Hong Kong and mainland stocks took a roller coaster ride in the first quarter.
The gyrations came despite some certainty about US interest rates after Federal Reserve chairman Janet Yellen downplayed an imminent increase.
The dovish remarks reined in a surging US dollar and stabilized oil prices.
That said, the Hang Seng Index is likely to remain range-bound in the short term.
Foreign fund managers are skeptical about the market on both sides of the border given rising geopolitical risks in the region.
That has led two major US credit rating agencies to cut the credit outlook for Hong Kong and the mainland.
Hong Kong stocks typically trade sideways 60-70 percent of the time in a year, waiting for a catalyst.
In this case, the Hang Seng Index is likely to hover around 19,800 to 20,800 points.
Meanwhile, the Shanghai Composite Index may trade around 3,000.
The market lacks a clear driver in the absence of solid economic growth in the US, Europe and Japan.
Also, oil producers have yet to reach agreement on output quotas, adding uncertainty to the market.
In addition, many central banks are in trial-and-error mode.
The annual earnings season for listed companies has come and gone.
Most companies reported slumping profit and sharp losses due to a slowing Chinese economy and a weaker yuan.
It’s estimated that only 10 percent of companies made a profit last year. Less than 3 percent reported profit growth.

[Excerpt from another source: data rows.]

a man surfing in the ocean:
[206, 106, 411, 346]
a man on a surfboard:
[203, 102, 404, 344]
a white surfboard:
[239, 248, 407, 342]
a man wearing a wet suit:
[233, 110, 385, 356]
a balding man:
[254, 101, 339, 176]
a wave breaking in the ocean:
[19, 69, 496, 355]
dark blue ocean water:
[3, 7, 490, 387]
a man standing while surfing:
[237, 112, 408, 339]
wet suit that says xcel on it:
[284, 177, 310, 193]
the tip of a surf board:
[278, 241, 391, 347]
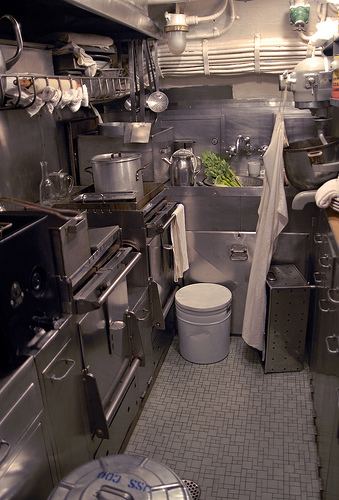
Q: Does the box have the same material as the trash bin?
A: Yes, both the box and the trash bin are made of metal.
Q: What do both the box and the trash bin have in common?
A: The material, both the box and the trash bin are metallic.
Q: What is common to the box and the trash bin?
A: The material, both the box and the trash bin are metallic.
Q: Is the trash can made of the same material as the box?
A: Yes, both the trash can and the box are made of metal.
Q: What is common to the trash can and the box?
A: The material, both the trash can and the box are metallic.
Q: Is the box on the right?
A: Yes, the box is on the right of the image.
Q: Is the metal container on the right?
A: Yes, the box is on the right of the image.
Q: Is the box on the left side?
A: No, the box is on the right of the image.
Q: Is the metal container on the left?
A: No, the box is on the right of the image.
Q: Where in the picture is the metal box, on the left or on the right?
A: The box is on the right of the image.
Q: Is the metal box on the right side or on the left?
A: The box is on the right of the image.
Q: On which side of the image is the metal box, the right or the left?
A: The box is on the right of the image.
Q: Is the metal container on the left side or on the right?
A: The box is on the right of the image.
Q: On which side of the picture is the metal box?
A: The box is on the right of the image.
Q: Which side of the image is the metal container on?
A: The box is on the right of the image.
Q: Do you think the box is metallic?
A: Yes, the box is metallic.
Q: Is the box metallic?
A: Yes, the box is metallic.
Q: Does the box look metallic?
A: Yes, the box is metallic.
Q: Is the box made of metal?
A: Yes, the box is made of metal.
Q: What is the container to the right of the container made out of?
A: The box is made of metal.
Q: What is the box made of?
A: The box is made of metal.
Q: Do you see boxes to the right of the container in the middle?
A: Yes, there is a box to the right of the container.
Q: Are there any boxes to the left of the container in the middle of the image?
A: No, the box is to the right of the container.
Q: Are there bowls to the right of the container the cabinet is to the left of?
A: No, there is a box to the right of the container.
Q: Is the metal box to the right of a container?
A: Yes, the box is to the right of a container.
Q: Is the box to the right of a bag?
A: No, the box is to the right of a container.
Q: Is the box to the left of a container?
A: No, the box is to the right of a container.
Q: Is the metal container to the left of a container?
A: No, the box is to the right of a container.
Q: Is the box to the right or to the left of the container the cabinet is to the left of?
A: The box is to the right of the container.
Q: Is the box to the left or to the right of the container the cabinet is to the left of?
A: The box is to the right of the container.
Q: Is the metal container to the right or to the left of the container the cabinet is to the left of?
A: The box is to the right of the container.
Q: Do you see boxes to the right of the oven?
A: Yes, there is a box to the right of the oven.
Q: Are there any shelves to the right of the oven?
A: No, there is a box to the right of the oven.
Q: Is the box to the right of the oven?
A: Yes, the box is to the right of the oven.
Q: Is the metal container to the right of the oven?
A: Yes, the box is to the right of the oven.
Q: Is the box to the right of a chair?
A: No, the box is to the right of the oven.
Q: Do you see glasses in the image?
A: No, there are no glasses.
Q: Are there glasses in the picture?
A: No, there are no glasses.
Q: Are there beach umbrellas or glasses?
A: No, there are no glasses or beach umbrellas.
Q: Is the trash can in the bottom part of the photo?
A: Yes, the trash can is in the bottom of the image.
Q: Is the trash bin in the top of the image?
A: No, the trash bin is in the bottom of the image.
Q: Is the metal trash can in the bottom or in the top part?
A: The garbage bin is in the bottom of the image.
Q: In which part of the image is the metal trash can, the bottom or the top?
A: The garbage bin is in the bottom of the image.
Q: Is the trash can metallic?
A: Yes, the trash can is metallic.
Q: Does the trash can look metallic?
A: Yes, the trash can is metallic.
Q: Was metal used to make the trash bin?
A: Yes, the trash bin is made of metal.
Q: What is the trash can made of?
A: The garbage bin is made of metal.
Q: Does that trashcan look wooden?
A: No, the trashcan is metallic.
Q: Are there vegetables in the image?
A: Yes, there are vegetables.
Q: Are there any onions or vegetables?
A: Yes, there are vegetables.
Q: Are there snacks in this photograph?
A: No, there are no snacks.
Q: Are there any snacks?
A: No, there are no snacks.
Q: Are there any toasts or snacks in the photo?
A: No, there are no snacks or toasts.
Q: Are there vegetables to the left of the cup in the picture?
A: Yes, there are vegetables to the left of the cup.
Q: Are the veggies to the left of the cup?
A: Yes, the veggies are to the left of the cup.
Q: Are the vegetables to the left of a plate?
A: No, the vegetables are to the left of the cup.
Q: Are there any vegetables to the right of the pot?
A: Yes, there are vegetables to the right of the pot.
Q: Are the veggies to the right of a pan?
A: No, the veggies are to the right of the pot.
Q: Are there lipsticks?
A: No, there are no lipsticks.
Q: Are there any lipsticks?
A: No, there are no lipsticks.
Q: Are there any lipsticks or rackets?
A: No, there are no lipsticks or rackets.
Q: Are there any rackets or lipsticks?
A: No, there are no lipsticks or rackets.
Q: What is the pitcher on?
A: The pitcher is on the counter.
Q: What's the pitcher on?
A: The pitcher is on the counter.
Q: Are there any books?
A: No, there are no books.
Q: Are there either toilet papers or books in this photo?
A: No, there are no books or toilet papers.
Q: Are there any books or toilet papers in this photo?
A: No, there are no books or toilet papers.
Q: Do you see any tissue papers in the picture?
A: No, there are no tissue papers.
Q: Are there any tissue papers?
A: No, there are no tissue papers.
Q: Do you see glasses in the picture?
A: No, there are no glasses.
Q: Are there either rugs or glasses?
A: No, there are no glasses or rugs.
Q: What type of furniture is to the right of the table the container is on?
A: The pieces of furniture are cabinets.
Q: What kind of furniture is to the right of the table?
A: The pieces of furniture are cabinets.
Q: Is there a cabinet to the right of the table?
A: Yes, there are cabinets to the right of the table.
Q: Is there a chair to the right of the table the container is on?
A: No, there are cabinets to the right of the table.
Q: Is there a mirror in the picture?
A: No, there are no mirrors.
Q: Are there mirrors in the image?
A: No, there are no mirrors.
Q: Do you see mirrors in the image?
A: No, there are no mirrors.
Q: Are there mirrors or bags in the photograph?
A: No, there are no mirrors or bags.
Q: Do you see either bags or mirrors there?
A: No, there are no mirrors or bags.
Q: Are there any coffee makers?
A: No, there are no coffee makers.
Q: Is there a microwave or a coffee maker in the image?
A: No, there are no coffee makers or microwaves.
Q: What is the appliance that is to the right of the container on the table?
A: The appliance is a stove.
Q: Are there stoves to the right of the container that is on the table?
A: Yes, there is a stove to the right of the container.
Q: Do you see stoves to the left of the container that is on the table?
A: No, the stove is to the right of the container.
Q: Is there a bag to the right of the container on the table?
A: No, there is a stove to the right of the container.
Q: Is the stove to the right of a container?
A: Yes, the stove is to the right of a container.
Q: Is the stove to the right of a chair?
A: No, the stove is to the right of a container.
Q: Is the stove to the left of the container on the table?
A: No, the stove is to the right of the container.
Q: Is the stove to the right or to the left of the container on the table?
A: The stove is to the right of the container.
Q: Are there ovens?
A: Yes, there is an oven.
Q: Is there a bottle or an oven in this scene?
A: Yes, there is an oven.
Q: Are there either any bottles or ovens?
A: Yes, there is an oven.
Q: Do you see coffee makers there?
A: No, there are no coffee makers.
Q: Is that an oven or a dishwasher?
A: That is an oven.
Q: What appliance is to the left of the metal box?
A: The appliance is an oven.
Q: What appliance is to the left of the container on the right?
A: The appliance is an oven.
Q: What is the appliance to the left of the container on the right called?
A: The appliance is an oven.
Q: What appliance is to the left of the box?
A: The appliance is an oven.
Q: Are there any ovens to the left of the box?
A: Yes, there is an oven to the left of the box.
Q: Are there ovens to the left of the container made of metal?
A: Yes, there is an oven to the left of the box.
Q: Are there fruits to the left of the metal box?
A: No, there is an oven to the left of the box.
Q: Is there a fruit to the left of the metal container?
A: No, there is an oven to the left of the box.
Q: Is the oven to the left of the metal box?
A: Yes, the oven is to the left of the box.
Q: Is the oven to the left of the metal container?
A: Yes, the oven is to the left of the box.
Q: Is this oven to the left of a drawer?
A: No, the oven is to the left of the box.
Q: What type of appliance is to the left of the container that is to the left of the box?
A: The appliance is an oven.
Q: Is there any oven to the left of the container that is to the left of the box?
A: Yes, there is an oven to the left of the container.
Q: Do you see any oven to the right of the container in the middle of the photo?
A: No, the oven is to the left of the container.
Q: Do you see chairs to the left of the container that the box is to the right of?
A: No, there is an oven to the left of the container.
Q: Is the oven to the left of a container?
A: Yes, the oven is to the left of a container.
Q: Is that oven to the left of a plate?
A: No, the oven is to the left of a container.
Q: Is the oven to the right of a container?
A: No, the oven is to the left of a container.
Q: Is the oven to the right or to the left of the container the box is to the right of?
A: The oven is to the left of the container.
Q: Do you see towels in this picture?
A: Yes, there is a towel.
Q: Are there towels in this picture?
A: Yes, there is a towel.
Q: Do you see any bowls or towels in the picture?
A: Yes, there is a towel.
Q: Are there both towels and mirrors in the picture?
A: No, there is a towel but no mirrors.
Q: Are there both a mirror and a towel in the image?
A: No, there is a towel but no mirrors.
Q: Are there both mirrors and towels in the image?
A: No, there is a towel but no mirrors.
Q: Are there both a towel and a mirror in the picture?
A: No, there is a towel but no mirrors.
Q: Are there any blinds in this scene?
A: No, there are no blinds.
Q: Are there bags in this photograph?
A: No, there are no bags.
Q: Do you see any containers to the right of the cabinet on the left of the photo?
A: Yes, there is a container to the right of the cabinet.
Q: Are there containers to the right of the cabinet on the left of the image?
A: Yes, there is a container to the right of the cabinet.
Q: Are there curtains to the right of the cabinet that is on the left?
A: No, there is a container to the right of the cabinet.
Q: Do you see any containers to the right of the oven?
A: Yes, there is a container to the right of the oven.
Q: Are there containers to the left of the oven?
A: No, the container is to the right of the oven.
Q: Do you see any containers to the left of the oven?
A: No, the container is to the right of the oven.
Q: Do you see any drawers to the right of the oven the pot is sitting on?
A: No, there is a container to the right of the oven.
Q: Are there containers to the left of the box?
A: Yes, there is a container to the left of the box.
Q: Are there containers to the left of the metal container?
A: Yes, there is a container to the left of the box.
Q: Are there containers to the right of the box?
A: No, the container is to the left of the box.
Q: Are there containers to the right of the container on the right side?
A: No, the container is to the left of the box.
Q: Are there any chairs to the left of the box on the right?
A: No, there is a container to the left of the box.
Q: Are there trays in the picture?
A: No, there are no trays.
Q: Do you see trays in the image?
A: No, there are no trays.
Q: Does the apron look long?
A: Yes, the apron is long.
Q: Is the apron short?
A: No, the apron is long.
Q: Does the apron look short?
A: No, the apron is long.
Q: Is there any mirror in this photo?
A: No, there are no mirrors.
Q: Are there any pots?
A: Yes, there is a pot.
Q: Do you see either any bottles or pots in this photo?
A: Yes, there is a pot.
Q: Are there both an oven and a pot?
A: Yes, there are both a pot and an oven.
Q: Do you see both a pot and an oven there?
A: Yes, there are both a pot and an oven.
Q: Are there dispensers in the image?
A: No, there are no dispensers.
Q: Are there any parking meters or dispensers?
A: No, there are no dispensers or parking meters.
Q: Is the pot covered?
A: Yes, the pot is covered.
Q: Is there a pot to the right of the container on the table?
A: Yes, there is a pot to the right of the container.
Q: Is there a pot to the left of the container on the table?
A: No, the pot is to the right of the container.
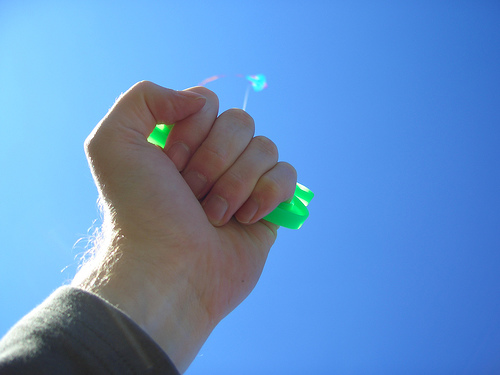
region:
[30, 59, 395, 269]
a hand in the air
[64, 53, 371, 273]
a hand closed around handle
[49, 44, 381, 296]
a hand closed around green handle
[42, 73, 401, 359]
a man holding a kite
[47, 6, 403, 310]
a hand holding a kite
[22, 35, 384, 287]
a hand holding a kite handle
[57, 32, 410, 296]
a hand holding green kite handle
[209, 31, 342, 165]
a kite in the sky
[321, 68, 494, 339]
skies that are clear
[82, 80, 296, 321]
man's hand grasping green band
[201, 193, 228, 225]
man's pink fingernail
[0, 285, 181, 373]
part of man's shirt sleeve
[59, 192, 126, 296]
man's arm hairs glowing in sun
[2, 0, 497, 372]
clear blue beautiful sky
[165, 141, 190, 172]
man's fingernail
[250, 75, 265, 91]
green circle glowing in the sun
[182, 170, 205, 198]
a man's fingernail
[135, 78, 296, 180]
a man's knuckles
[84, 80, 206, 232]
a man's thumb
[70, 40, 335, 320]
A hand holding a kite string.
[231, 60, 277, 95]
The kite is high in the sky.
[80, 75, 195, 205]
The thumb is bent.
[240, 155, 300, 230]
The pinky finger is the shortest finger on the hand.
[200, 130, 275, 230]
The ring finger is next to the pinky.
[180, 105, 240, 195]
The middle finger is the middle finger on the hand.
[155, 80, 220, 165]
The thumb is touching the index finger.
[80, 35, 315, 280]
Five fingers are on the hand.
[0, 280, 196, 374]
The shirt sleeve is grey.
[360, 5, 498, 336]
The sky is blue.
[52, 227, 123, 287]
hair on the hand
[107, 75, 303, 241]
fingers wrapped around a green object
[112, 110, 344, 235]
bright green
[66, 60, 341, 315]
hand making a fist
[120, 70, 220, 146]
thumb resting over the finger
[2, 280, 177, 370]
shirt sleeve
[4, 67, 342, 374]
hand raised in the air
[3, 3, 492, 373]
bright blue sky with no clouds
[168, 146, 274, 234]
short fingernails on the fingers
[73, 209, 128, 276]
light shining on the arm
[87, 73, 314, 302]
The hand holding a green object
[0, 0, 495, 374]
The blue colored space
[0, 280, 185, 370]
The partially hidden dark cloth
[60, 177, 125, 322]
The wrist's hairy region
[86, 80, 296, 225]
The five folded fingers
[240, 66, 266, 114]
The protruding region of an object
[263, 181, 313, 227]
The folded green part on the right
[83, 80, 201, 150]
The folded thumb region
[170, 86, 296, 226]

China’s top three airlines — China Southern Airlines (01055.HK), China Eastern Airlines (00670.HK) and Air China (00753.HK) — were the biggest beneficiaries of slumping oil prices.
Airline stocks may rise further if oil prices continue to fall but that would be bad news for global economic growth.
Tencent Holdings (00700.HK) and a number of banking and insurance stocks posted modest profit growth.
By contrast, certain infrastructure and high-speed railway counters maintained earnings growth due to policy support.
Internet and telecommunication stocks showed surprising strength.
Some industrial plays rose on the back of industry consolidation and policy incentives.
However, the trend is unlikely to reverse the impact of mounting debt.
Investors should buy cyclical stocks only at low prices because these are unlikely to drive the market.
Hong Kong property developers are bracing for the release of 25,000 new flats this year and are painfully aware that the market correction is far from over.
The property market has mostly posted rallies in April. Short-term investors should use the technical trend as a reference.
On Monday, the Hang Seng Index topped the 100-day moving average but retreated again.
The market is likely to trade in the range of 19,800 to 20,800 in the short term.
If the benchmark manages to hit 21,300 points, it could be a sign the market has broken free.
This article appeared in the Hong Kong Economic Journal on April 5.